Most participants are referred by the RCMP or local police after being identified as associated with an online extremist network under investigation.
While they're not often calling for targeted violence, O’Brien says the rhetoric of ETA participants has become increasingly nationalist and anti-immigrant, and “extraordinarily” anti-Semitic.
But despite sharing many of the same values as white supremacists, half of ETA participants are not white, O’Brien said.
“On the surface, it looks like white supremacy, but then when you kind of interview people, it's more authoritarianism. It's a more misogynistic and powerful… leading by power and force versus democratic values,” he said.
“And it’s an epidemic, actually, at this point.”
Other experts and officials across Canada are ringing the same alarm bells. Last week, New Brunswick issued its first terrorism peace bond after a youth was arrested on offences related to extremism.
The province’s RCMP warned Friday the case represents a “broader trend” of youth radicalization that’s also been revealed through recent youth terrorism cases in Nova Scotia, Quebec, Alberta and Ontario.
An RCMP briefing released in May said the national rate of terrorism offences jumped 488 per cent the previous year, to 83 from 14.

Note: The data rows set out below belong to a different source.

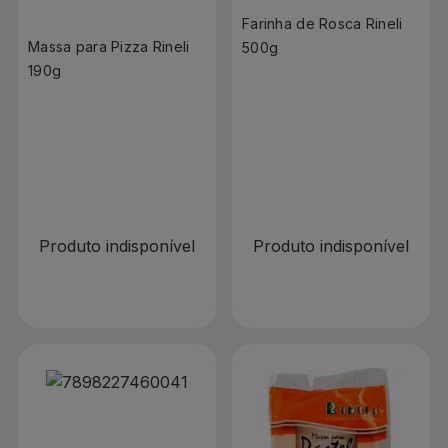
Farinha de Rosca Rineli
Massa para Pizza Rineli
500g
190g
R$ 0,00
R$ 0,00
Produto indisponível
Produto indisponível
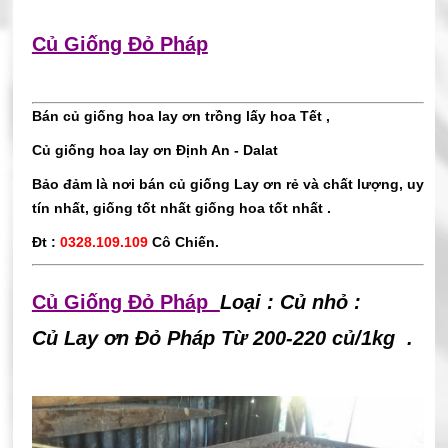
Củ Giống Đỏ Pháp
Bán củ giống hoa lay ơn trồng lấy hoa Tết ,
Củ giống hoa lay ơn Định An - Dalat
Bảo đảm là nơi bán củ giống Lay ơn rẻ và chất lượng, uy
tín nhất, giống tốt nhất giống hoa tốt nhất .
Đt :
0328.109.109
Cô Chiến.
Củ Giống Đỏ Pháp
Loại : Củ nhỏ :
Củ Lay ơn Đỏ Pháp Từ 200-220 củ/1kg .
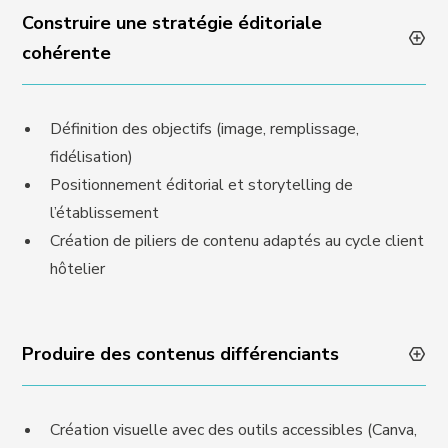
Construire une stratégie éditoriale
cohérente
Définition des objectifs (image, remplissage,
fidélisation)
Positionnement éditorial et storytelling de
l’établissement
Création de piliers de contenu adaptés au cycle client
hôtelier
Produire des contenus différenciants
Création visuelle avec des outils accessibles (Canva,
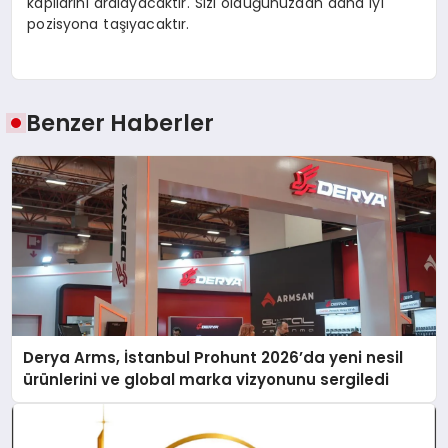
kapılarını aralayacaktır. Sizi olduğunuzdan daha iyi
pozisyona taşıyacaktır.
Benzer Haberler
Derya Arms, İstanbul Prohunt 2026’da yeni nesil
ürünlerini ve global marka vizyonunu sergiledi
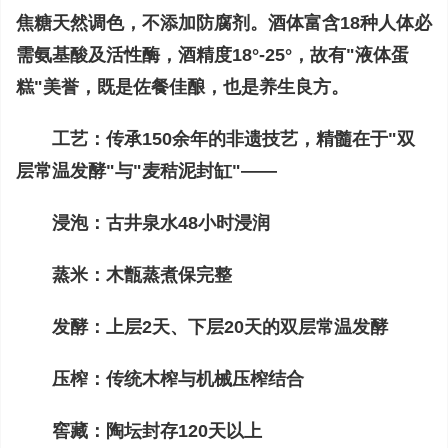
焦糖天然调色，不添加防腐剂。酒体富含18种人体必
需氨基酸及活性酶，酒精度18°-25°，故有"液体蛋
糕"美誉，既是佐餐佳酿，也是养生良方。
工艺：
传承150余年的非遗技艺，精髓在于"双
层常温发酵"与"麦秸泥封缸"——
浸泡：
古井泉水48小时浸润
蒸米：
木甑蒸煮保完整
发酵：
上层2天、下层20天的双层常温发酵
压榨：
传统木榨与机械压榨结合
窖藏：
陶坛封存120天以上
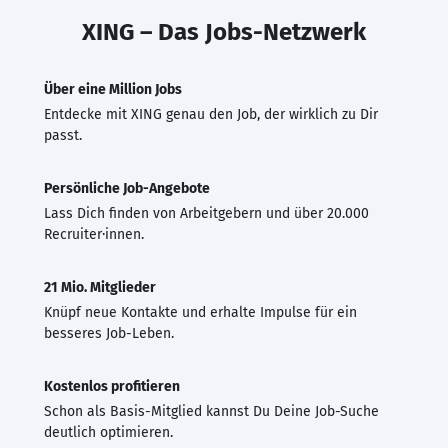
XING – Das Jobs-Netzwerk
Über eine Million Jobs
Entdecke mit XING genau den Job, der wirklich zu Dir
passt.
Persönliche Job-Angebote
Lass Dich finden von Arbeitgebern und über 20.000
Recruiter·innen.
21 Mio. Mitglieder
Knüpf neue Kontakte und erhalte Impulse für ein
besseres Job-Leben.
Kostenlos profitieren
Schon als Basis-Mitglied kannst Du Deine Job-Suche
deutlich optimieren.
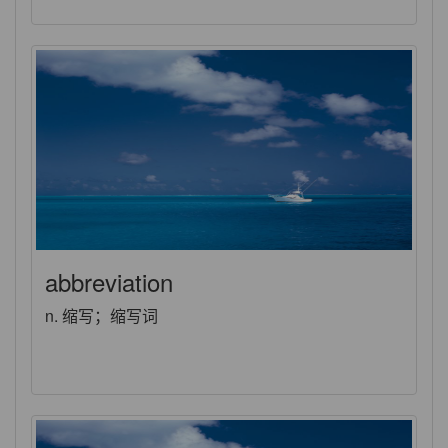
abbreviation
n. 缩写；缩写词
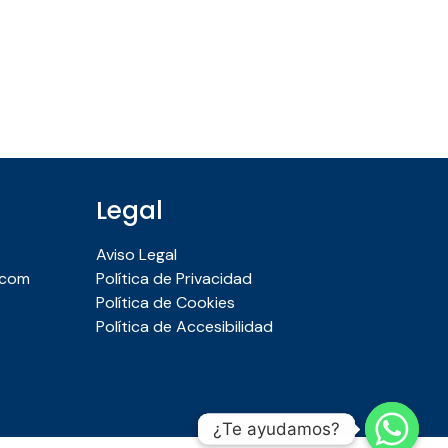
Legal
Aviso Legal
.com
Política de Privacidad
Política de Cookies
Política de Accesibilidad
¿Te ayudamos?
¿Te ayudamos?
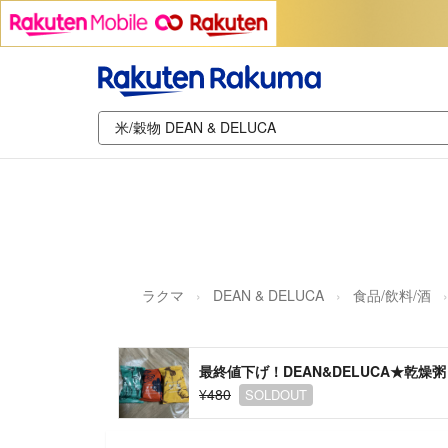
ラクマ
DEAN & DELUCA
食品/飲料/酒
最終値下げ！DEAN&DELUCA★乾燥粥
¥480
SOLDOUT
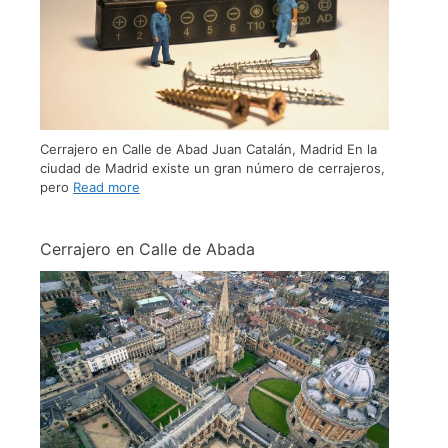
Cerrajero en Calle de Abad Juan Catalán, Madrid En la
ciudad de Madrid existe un gran número de cerrajeros,
pero
Read more
Cerrajero en Calle de Abada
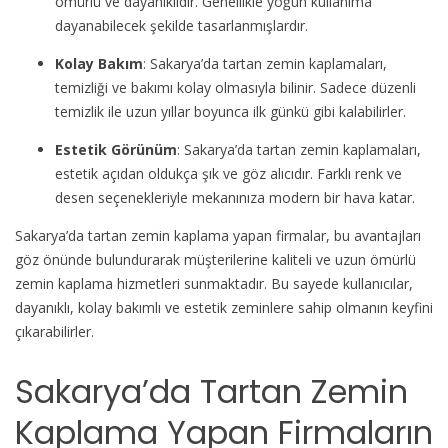
ömürlü ve dayanıklıdır. Genellikle yoğun kullanıma
dayanabilecek şekilde tasarlanmışlardır.
Kolay Bakım
: Sakarya’da tartan zemin kaplamaları,
temizliği ve bakımı kolay olmasıyla bilinir. Sadece düzenli
temizlik ile uzun yıllar boyunca ilk günkü gibi kalabilirler.
Estetik Görünüm
: Sakarya’da tartan zemin kaplamaları,
estetik açıdan oldukça şık ve göz alıcıdır. Farklı renk ve
desen seçenekleriyle mekanınıza modern bir hava katar.
Sakarya’da tartan zemin kaplama yapan firmalar, bu avantajları
göz önünde bulundurarak müşterilerine kaliteli ve uzun ömürlü
zemin kaplama hizmetleri sunmaktadır. Bu sayede kullanıcılar,
dayanıklı, kolay bakımlı ve estetik zeminlere sahip olmanın keyfini
çıkarabilirler.
Sakarya’da Tartan Zemin
Kaplama Yapan Firmaların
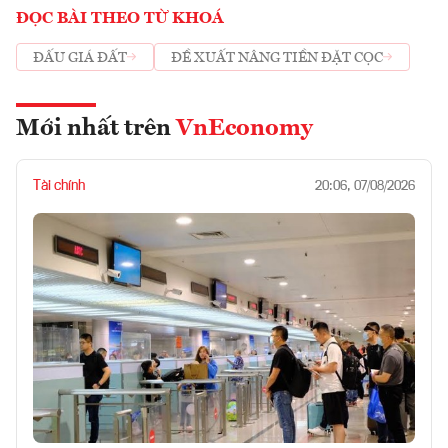
ĐỌC BÀI THEO TỪ KHOÁ
ĐẤU GIÁ ĐẤT
ĐỀ XUẤT NÂNG TIỀN ĐẶT CỌC
Mới nhất trên
VnEconomy
Tài chính
20:06, 07/08/2026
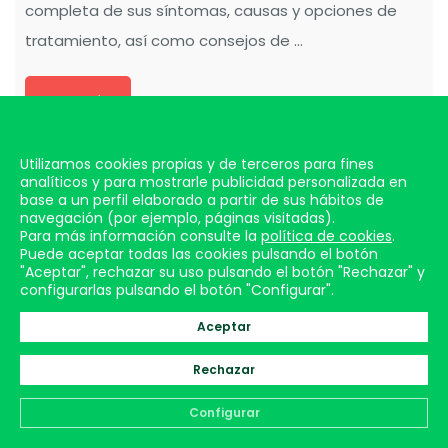
completa de sus síntomas, causas y opciones de
tratamiento, así como consejos de ...
Leer más
Utilizamos cookies propias y de terceros para fines
analíticos y para mostrarle publicidad personalizada en
base a un perfil elaborado a partir de sus hábitos de
navegación (por ejemplo, páginas visitadas).
Para más información consulte la
política de cookies
.
Puede aceptar todas las cookies pulsando el botón
"Aceptar", rechazar su uso pulsando el botón "Rechazar" y
configurarlas pulsando el botón "Configurar".
Aceptar
Rechazar
Configurar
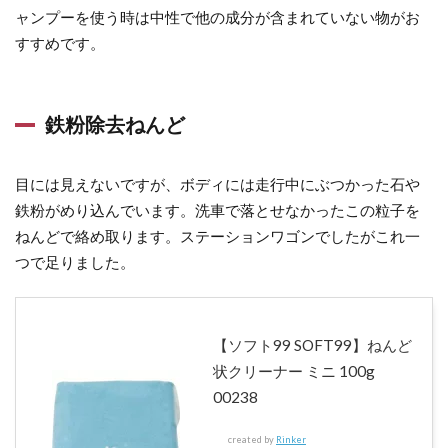
ャンプーを使う時は中性で他の成分が含まれていない物がお
グテ
ープ
すすめです。
2.6
ダブ
鉄粉除去ねんど
ルア
クシ
ョン
目には見えないですが、ボディには走行中にぶつかった石や
ポリ
鉄粉がめり込んでいます。洗車で落とせなかったこの粒子を
ッシ
ねんどで絡め取ります。ステーションワゴンでしたがこれ一
ャー
つで足りました。
2.7
研磨
剤
【ソフト99 SOFT99】ねんど
2.8
状クリーナー ミニ 100g
研磨
00238
スポ
ンジ
created by
Rinker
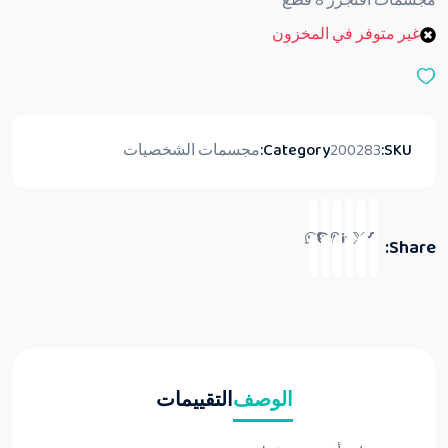
مجسمات أفنجرز 8 قطع
ي
ي
غير متوفر في المخزون
م
0
م
ن
5
SKU:
200283
Category:
مجسمات الشخصيات
Share:
الوصف
التقييمات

“The RCMP is observing disturbing new radicalization pathways online that are contributing to substantial youth engagement with violent extremist ideologies,” the briefing said.
And nearly one in 10 terrorism investigations by the Canadian Security and Intelligence Service now involve at least one youth, most of whom have been radicalized through online communities, according to a speech by the service’s director in November.
O’Brien said ETA is seeing the same pattern, with participants being recruited via mainstream social media like Facebook and TikTok.
Sometimes the recruiters are lone actors, he said, but often they’re part of a transnational “online ecosystem.”
One network drawing special attention recently is 764, known for targeting young recruits through popular gaming apps like Minecraft. As detailed in a harrowing Fifth Estate investigation last year, children as young as 11 or 12 can end up caught in a cycle of online manipulation, eventually being pressured into harming themselves or others.
Indeed, many ETA participants report having been blackmailed. O’Brien said it’s “really common” for recruiters to demand personal information or bank cards as a form of coerced loyalty.
He said these communities look for people with vulnerabilities they can exploit, luring troubled youth through the promise of identity and belonging.
Participants tell them it’s filling a void, and they're conscious of that fact. Often these youth don’t know who they are, how to fit in, where they belong, O’Brien said.
He said these communities look for people with vulnerabilities they can exploit, luring troubled youth through the promise of identity and belonging.
He said most ETA participants don’t know who they are, how to fit in, or where they belong. They tell caseworkers that it’s filling a void for them, and they’re conscious of that, O'Brien said.
Even though the strategy and tactics are always evolving, that part never changes.